Grâce à notre confrère Emrullah Erdinç, qui a révélé cette affaire, les licences de 9 hôpitaux mentionnés dans l'acte d'accusation ont été révoquées lors de l'opération menée contre le Gang des nouveau-nés.
Il est nécessaire d'ouvrir également des enquêtes sur les chaînes d'hôpitaux affiliées à ces établissements à travers toute la Turquie.
Le président de l'Association médicale turque, le Pr Dr Alpay Azap, a exprimé très clairement la cause de cette décomposition sociale dans le secteur de la santé avec ces mots :
« Le Programme de transformation de la santé du gouvernement de l'AKP a introduit l'argent entre le patient et le médecin, détruisant ainsi la relation de confiance. Le système s'effondre de partout. La logique de marché est axée sur le profit. Les valeurs humaines sont malheureusement reléguées au second plan. »
En Turquie, les deux tiers des lits de soins intensifs néonatals se trouvent dans des hôpitaux privés. Pour échapper à cette responsabilité et surtout à la charge de gestion du personnel, les hôpitaux privés confient ces services à des entreprises extérieures. Le Gang des nouveau-nés a exploité un tel besoin. Par conséquent, une question se pose :
Ce gangstérisme que nous observons dans les unités néonatales pourrait-il avoir également pris racine dans les unités de soins intensifs pour adultes et personnes âgées ?

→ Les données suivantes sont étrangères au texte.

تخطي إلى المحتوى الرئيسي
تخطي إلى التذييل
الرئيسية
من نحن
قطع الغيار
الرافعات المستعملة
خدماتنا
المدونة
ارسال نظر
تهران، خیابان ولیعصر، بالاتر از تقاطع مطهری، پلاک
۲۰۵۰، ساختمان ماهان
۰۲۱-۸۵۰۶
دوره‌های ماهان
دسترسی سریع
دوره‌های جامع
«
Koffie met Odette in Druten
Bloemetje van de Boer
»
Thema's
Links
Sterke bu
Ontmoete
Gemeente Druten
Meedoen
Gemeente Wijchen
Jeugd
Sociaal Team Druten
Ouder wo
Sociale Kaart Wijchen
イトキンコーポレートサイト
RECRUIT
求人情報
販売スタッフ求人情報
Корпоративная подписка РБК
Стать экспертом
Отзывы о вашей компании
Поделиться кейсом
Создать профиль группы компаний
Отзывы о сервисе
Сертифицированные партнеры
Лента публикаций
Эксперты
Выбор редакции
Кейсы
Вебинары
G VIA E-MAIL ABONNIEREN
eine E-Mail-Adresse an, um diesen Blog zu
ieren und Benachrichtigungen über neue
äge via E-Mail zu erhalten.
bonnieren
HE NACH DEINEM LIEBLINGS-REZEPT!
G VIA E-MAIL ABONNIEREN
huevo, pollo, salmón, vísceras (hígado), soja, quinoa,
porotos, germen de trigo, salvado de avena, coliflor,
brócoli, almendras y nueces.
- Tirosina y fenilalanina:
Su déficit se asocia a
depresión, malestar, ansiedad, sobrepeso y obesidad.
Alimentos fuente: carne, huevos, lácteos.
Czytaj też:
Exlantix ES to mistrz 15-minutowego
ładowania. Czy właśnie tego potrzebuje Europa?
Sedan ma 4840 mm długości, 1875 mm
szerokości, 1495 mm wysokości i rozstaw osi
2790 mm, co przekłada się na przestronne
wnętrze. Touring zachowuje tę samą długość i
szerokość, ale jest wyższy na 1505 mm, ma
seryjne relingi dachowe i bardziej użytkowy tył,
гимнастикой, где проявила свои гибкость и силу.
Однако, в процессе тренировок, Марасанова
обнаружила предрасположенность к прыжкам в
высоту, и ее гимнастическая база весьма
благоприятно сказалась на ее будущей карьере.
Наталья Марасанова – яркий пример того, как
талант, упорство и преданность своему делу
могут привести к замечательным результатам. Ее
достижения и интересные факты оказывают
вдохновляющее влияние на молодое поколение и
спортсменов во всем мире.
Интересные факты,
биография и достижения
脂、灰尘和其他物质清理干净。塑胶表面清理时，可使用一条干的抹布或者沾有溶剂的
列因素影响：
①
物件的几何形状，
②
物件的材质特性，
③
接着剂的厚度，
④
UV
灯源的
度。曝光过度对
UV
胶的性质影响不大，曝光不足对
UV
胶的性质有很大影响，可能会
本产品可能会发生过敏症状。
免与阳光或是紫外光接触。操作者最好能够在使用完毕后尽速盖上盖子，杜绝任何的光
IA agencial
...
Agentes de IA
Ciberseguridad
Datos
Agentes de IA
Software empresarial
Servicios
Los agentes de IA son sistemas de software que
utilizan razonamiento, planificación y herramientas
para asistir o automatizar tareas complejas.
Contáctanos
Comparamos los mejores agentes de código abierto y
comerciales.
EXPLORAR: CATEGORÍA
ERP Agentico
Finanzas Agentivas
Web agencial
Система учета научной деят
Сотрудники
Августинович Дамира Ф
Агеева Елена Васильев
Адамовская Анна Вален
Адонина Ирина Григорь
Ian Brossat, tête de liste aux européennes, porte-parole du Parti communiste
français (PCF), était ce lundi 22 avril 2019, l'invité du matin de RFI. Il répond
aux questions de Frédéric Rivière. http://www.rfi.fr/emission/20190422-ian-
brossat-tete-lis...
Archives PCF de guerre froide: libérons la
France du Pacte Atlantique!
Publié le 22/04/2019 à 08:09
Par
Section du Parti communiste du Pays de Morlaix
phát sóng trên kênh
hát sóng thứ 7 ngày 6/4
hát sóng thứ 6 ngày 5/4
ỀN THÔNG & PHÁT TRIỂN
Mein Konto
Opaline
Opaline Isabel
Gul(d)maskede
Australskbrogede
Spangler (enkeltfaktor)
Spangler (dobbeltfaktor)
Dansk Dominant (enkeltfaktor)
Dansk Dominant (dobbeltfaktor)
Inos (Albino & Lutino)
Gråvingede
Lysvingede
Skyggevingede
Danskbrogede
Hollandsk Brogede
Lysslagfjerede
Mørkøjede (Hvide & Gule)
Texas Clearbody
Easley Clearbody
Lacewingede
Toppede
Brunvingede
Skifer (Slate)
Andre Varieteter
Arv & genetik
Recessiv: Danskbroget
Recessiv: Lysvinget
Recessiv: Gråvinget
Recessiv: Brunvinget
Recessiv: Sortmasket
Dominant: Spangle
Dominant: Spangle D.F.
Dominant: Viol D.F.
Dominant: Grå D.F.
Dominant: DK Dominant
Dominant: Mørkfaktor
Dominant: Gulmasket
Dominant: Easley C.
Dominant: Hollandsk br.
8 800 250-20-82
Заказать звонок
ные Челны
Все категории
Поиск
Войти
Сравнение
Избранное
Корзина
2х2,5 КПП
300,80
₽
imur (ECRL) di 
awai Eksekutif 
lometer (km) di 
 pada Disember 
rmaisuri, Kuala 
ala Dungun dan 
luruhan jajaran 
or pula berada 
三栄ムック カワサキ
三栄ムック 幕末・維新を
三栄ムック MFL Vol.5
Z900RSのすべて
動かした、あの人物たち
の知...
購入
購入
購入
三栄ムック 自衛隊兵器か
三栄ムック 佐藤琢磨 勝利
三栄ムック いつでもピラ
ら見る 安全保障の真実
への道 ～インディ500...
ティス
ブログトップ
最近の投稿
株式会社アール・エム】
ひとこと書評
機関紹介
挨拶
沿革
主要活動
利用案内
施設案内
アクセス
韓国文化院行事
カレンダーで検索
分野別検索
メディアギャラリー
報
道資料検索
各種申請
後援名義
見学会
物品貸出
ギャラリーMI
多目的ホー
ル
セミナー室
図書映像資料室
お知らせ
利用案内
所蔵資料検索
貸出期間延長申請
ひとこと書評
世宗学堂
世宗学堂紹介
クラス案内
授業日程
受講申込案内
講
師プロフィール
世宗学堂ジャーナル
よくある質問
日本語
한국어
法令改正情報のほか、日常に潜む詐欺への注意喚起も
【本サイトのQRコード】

Cette atrocité a gravement entamé la confiance du public envers le système de santé.
Le ministère de la Santé doit lancer une mobilisation d'urgence et examiner tous les décès survenus dans les unités de soins intensifs néonatals et adultes ayant fait l'objet de plaintes auprès du CİMER et du parquet. Tous les hôpitaux visés par des plaintes concernant des décès en soins intensifs doivent faire l'objet d'une enquête minutieuse.
Pour l'instant, nous connaissons le meurtre de 12 bébés ! Qui sait combien d'autres vies de nourrissons ont été fauchées sans que nous le sachions. Je crains que, lorsque les connexions de ce gang glaçant seront révélées, d'autres révélations suivront…
En tant que citoyens, nous sommes confrontés à un fardeau très lourd. Il est douloureux de regarder, chaque jour, les féminicides brutaux, les meurtres d'enfants et les massacres d'animaux errants avec le poids moral de ne rien pouvoir faire.
Au milieu de cette décomposition sociale, nous nous débattons dans une spirale de violence.
Pourtant, il y a beaucoup de choses que nous pouvons faire pour créer de l'espoir. D'abord, ne pas oublier et ne pas laisser oublier. Et exiger un changement immédiat pour sortir de cette décomposition sociale qui entraîne le pays vers le fond du gouffre.
Le changement viendra par des élections anticipées.